In fact, while Ubernomics has fueled clashes between rival drivers and political clampdowns from Paris to Hangzhou, Seattle drivers ran a solidarity-driven campaign, uniting drivers across sectors and consumers in its push for a citywide “Drivers’ Bill of Rights.” The provisions aim to protect passengers and drivers by ensuring a minimum wage of $15 an hour, and “the right to a safe ride from a driver who is well-trained, fully-insured, and has undergone a rigorous independent background check.”

The Seattle campaign signifies a collective realization that Uber’s explosive growth runs counter to the public interest by making drivers, and by extension passengers, more vulnerable to exploitation and market volatility. As one study of Uber driver forums recently concluded, by lumping consumers and workers under the dominion of the rideshare app, Uber’s marketplace has engendered an unexpected sort of political enterpreneurship, which might spawn a radical organizing platform. The ad-hoc forums, researchers found, offered communal space for fomenting discontent and mutual support among frustrated drivers: they could exchange notes and advice on surviving on unstable income and erratic work schedules, or share ad-hoc resistance strategies like countering Uber’s intense monitoring of driver performance with their own hidden cameras or alternative driving logs.
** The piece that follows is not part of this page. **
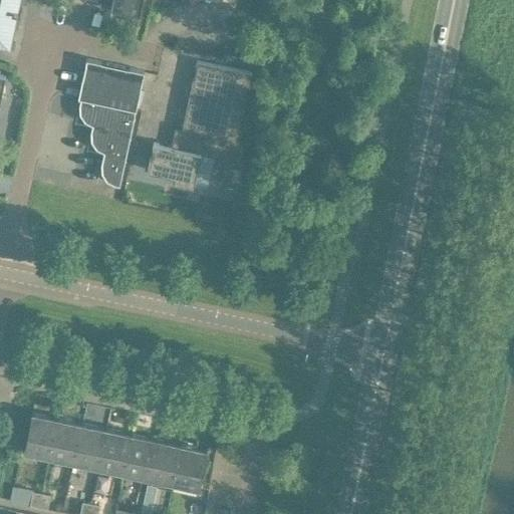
[(0,0),(0,42),(9,45),(14,21),(6,19),(10,1),(20,3),(20,0),(0,0)]
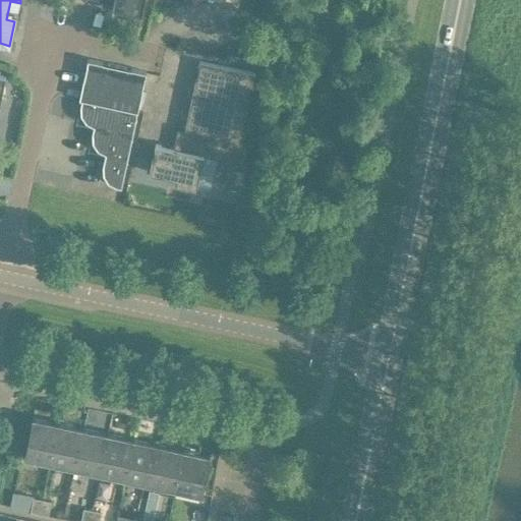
[(97,0),(105,2),(104,3),(107,7),(111,8),(140,15),(142,0),(97,0)]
For all of Uber’s efforts to atomize its fleet into proprietary account holders, the drivers are nevertheless succeeding cultivating a common political consciousness, united in their drive to become masters of their own digital-economic destiny.

Though rideshare drivers may be denied their fair share of the sharing economy, they’re sharing angry solidarity. While Uber and Lyft capitalize on the power of crowds to feed their monopolies, could drivers in turn crowdsource their collective wisdom to socialize their workforce?